In the beginning of July, some good friends came over and visited us. We have known Capt. Flyboy since he was a student at the Air Force Academy and before he met his wife, Mrs.Cheerful. Capt. Flyboy has known Elie since she was a baby and the rest of the kiddos since they were born. The kids adore both of them and they are both fantastic with the kids. It was a pleasure to have them spend some time with us!
One of the day trips we took was to a huge manor house on the outskirts of Leeds. It is called Temple Newsam. There is a huge Tudor-Jacobean manor house and a very large working farm. We took a tour of the huge and amazing interior. I was quite surprised because the exterior is very different (and quite plain) as compared to other manor houses we have seen. Inside was well preserved and beautiful, with lots of audio guide to listen to, art to see and old furniture to look at. Sadly, the kitchens are all in an amazing basement with fascinating sounding catacombs and tunnels. Since the building is in a large U-shape, there are tunnels running underneath the courtyard to get to the opposite sides. It's all closed, presumably due to health and safety regulations. (An interesting aside note: We were in a room that listed an automaton as one of the artifacts. Adam immediately perked up and searched high and low for it. We couldn't spot it. As we passed by a docent, he asked where it was. The docent revealed that three years ago there was a very professional break in at the house. The automaton was the only item taken.)

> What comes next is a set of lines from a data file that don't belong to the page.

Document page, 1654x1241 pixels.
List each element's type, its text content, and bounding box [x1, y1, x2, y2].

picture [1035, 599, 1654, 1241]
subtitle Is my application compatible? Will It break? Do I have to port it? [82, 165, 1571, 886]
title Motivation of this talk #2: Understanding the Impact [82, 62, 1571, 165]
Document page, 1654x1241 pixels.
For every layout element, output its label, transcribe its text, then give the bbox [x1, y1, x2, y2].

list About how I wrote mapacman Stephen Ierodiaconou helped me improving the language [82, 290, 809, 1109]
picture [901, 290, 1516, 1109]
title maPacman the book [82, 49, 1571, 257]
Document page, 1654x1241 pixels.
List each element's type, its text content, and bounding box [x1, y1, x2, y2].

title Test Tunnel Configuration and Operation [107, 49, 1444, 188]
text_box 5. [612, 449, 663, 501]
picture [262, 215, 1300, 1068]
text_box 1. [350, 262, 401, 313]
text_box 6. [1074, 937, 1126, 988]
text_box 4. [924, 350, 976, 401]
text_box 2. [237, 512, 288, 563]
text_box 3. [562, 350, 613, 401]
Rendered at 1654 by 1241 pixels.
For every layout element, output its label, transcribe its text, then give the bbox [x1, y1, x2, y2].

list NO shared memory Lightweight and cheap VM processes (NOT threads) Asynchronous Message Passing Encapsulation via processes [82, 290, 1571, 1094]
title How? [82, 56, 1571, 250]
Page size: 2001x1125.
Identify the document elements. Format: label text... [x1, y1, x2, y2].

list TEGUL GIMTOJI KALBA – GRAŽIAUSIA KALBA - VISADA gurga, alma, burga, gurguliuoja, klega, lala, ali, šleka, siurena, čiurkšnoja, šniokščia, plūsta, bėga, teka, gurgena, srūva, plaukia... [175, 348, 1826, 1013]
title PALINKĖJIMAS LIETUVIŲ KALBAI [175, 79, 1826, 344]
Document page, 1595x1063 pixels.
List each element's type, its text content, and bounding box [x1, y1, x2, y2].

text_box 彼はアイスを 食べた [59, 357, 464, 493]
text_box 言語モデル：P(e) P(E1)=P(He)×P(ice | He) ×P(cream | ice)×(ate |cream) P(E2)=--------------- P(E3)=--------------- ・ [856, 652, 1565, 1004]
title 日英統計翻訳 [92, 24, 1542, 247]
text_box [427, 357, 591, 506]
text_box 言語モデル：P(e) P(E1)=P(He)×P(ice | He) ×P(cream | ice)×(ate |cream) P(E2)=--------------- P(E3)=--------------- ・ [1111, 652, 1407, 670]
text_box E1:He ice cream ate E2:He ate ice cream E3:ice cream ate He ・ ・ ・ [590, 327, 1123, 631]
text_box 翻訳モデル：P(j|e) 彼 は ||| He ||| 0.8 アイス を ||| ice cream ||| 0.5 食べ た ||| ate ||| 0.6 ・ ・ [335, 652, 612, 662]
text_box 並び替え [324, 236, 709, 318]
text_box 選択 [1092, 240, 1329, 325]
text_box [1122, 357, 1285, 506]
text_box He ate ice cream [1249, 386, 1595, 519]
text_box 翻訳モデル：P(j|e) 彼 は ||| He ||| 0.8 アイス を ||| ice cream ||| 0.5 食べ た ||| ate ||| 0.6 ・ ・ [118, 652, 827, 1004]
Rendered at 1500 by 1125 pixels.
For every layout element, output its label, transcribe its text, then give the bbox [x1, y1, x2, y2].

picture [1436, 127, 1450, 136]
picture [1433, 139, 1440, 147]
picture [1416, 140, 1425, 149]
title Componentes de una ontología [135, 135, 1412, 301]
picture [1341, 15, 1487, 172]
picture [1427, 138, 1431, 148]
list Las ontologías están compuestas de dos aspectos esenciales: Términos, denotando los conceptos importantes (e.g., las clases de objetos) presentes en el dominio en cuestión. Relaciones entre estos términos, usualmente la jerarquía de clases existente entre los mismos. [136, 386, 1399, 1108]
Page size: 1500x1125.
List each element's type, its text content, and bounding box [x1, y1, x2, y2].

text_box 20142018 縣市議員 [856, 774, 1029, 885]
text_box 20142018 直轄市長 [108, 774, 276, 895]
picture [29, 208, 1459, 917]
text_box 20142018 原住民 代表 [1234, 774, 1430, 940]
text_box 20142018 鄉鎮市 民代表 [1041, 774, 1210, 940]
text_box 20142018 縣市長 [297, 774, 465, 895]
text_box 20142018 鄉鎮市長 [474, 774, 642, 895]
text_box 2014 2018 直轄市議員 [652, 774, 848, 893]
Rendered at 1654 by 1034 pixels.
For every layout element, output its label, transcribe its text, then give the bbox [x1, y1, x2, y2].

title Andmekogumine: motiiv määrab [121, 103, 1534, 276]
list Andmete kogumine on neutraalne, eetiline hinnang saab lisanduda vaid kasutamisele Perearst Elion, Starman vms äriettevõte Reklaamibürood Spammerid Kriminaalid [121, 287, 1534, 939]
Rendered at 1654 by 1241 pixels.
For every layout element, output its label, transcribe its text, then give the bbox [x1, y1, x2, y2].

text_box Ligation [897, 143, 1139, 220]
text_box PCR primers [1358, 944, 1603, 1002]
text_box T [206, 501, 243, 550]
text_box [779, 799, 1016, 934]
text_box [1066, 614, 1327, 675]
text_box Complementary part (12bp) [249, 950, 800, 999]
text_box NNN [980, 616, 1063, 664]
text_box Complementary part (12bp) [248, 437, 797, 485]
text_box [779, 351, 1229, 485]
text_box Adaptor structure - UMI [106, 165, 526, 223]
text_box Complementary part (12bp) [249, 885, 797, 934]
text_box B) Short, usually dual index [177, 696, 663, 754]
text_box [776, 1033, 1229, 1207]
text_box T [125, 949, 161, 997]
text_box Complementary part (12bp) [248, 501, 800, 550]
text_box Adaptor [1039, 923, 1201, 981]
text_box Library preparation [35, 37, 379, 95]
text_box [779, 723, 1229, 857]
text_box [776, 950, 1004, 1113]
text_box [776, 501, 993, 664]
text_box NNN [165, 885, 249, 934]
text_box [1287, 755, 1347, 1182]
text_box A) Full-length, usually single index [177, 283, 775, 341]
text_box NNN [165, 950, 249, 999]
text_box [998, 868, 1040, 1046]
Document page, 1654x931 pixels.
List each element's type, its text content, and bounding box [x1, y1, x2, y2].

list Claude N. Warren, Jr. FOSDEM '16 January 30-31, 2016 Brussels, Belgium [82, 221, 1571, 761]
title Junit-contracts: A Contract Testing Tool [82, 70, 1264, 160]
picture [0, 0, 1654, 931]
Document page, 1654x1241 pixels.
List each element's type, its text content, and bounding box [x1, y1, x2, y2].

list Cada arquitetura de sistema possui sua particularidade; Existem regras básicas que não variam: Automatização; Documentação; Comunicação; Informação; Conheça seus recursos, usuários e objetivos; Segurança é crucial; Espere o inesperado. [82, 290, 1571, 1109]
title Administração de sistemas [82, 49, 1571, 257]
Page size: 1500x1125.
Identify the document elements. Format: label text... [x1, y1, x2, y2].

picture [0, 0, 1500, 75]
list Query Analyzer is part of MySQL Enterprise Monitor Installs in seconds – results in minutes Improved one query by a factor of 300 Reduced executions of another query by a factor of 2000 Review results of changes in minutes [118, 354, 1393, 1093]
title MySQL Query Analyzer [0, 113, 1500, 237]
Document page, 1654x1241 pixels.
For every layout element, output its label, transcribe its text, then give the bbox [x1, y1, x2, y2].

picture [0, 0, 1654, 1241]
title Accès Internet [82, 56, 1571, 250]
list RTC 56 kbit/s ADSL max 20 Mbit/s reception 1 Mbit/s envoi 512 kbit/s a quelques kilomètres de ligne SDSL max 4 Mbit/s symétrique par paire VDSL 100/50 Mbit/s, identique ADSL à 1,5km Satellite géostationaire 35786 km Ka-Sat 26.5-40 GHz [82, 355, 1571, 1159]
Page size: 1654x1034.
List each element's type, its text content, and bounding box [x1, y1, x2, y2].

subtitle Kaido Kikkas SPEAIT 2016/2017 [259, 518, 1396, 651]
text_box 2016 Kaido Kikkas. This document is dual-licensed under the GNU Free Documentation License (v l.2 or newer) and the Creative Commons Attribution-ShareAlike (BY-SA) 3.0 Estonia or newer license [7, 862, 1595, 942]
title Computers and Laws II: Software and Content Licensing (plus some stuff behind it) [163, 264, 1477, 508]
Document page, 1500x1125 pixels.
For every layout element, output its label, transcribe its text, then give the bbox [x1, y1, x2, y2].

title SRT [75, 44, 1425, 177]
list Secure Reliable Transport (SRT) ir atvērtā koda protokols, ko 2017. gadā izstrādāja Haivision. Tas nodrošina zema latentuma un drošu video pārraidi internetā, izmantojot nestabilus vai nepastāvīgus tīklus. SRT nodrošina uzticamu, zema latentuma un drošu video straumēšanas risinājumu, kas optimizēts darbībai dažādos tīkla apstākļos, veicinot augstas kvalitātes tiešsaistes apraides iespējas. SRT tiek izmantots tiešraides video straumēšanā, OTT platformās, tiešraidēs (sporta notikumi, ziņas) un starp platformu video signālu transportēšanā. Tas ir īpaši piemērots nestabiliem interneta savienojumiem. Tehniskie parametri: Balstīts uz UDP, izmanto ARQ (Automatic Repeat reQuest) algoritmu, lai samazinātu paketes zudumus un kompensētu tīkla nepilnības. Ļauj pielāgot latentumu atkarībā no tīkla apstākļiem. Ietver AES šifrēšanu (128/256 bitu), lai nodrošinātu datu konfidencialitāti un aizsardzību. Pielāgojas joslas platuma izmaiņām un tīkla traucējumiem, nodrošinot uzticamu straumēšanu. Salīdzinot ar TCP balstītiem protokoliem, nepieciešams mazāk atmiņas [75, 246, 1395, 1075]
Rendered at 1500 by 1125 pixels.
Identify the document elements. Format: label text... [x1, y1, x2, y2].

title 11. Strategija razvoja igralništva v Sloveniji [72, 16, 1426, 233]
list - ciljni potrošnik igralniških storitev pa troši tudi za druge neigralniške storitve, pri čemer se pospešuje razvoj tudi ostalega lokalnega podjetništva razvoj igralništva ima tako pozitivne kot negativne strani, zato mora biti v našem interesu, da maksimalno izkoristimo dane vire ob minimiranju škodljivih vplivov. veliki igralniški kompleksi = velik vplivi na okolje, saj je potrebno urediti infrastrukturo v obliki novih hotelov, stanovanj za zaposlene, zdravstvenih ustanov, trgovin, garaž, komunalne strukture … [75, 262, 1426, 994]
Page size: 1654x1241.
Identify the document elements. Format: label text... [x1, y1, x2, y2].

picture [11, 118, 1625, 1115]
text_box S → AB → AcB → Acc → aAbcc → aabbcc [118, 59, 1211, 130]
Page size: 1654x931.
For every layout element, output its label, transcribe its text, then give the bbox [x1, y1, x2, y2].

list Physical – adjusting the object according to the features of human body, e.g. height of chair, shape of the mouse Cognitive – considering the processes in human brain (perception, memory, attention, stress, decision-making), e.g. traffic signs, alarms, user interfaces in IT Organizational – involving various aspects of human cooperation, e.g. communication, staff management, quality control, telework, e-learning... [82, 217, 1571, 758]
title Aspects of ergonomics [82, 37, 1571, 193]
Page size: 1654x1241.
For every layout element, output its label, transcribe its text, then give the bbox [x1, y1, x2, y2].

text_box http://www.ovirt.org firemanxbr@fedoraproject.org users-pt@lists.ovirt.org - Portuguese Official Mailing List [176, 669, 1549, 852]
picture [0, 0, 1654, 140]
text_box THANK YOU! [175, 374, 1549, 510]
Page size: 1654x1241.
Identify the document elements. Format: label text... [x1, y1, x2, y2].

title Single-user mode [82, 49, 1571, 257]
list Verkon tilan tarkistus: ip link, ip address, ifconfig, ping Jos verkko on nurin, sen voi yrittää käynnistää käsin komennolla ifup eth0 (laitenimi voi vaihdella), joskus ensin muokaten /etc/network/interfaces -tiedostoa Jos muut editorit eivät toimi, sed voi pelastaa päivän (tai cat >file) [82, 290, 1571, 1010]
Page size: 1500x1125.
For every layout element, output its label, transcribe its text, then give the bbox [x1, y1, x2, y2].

When we were done with the interior, we took a tour around the working farm. I think the last time it was updated was probably around the turn of last century. It was beautiful. There were baby pigs and tons of chicks, we got to pretend to milk a cow and see rabbits. The buildings were amazing and there were several different displays of old farm equipment and rooms set up the way it would have been in the early 20th century. (There were chickens for sale, but we didn't get any. Boo.)
I wanted to walk down and see the apiary. There is a bee-keeping society here in Leeds and they have an exhibit displaying different varieties of bee boxes. They also keep bees and so the area is well labelled and appropriately cordoned off. It was very interesting, but as we were walking around and looking at the bee hives, Isaac approached a small hut that had also been blocked off. He was a good two feet away from it, when he crouched down on the ground and began screaming. A bee (? we have been reliably informed by our biologist friend here that wasps here look very much like bees and are much more aggressive) had stung Isaac in the head, just above his ear. Adam and I pulled out the stinger, and I think much of the poison was still in the sack from the looks of it, but it was still extremely painful. Isaac was pale and screaming. Not fun.
Of course, the apiary is the farthest thing from the exit and the cars. Adam rushed off to drum up some ice, I started carrying Isaac on my back and Capt. Flyboy and Mrs. Cheerful dealt with the girls, bags and coats. It was so incredibly helpful to have the extra hands there. We hobbled back to the car and tried to decide what to do. We were planning on going out to eat, but weren't sure how the injured boy would do. After procuring some Benadryl and Ibuprofen and then dosing him up, he was fine. (He even swallowed a pill for the first time ever. Way to perform under pressure!) We had a fabulous dinner, canal-side, at an Indian restaurant.
I suppose this really sums up outings with children: good, bad, ends up being alright and a lovely day. (Sometimes, okay, most of the time.)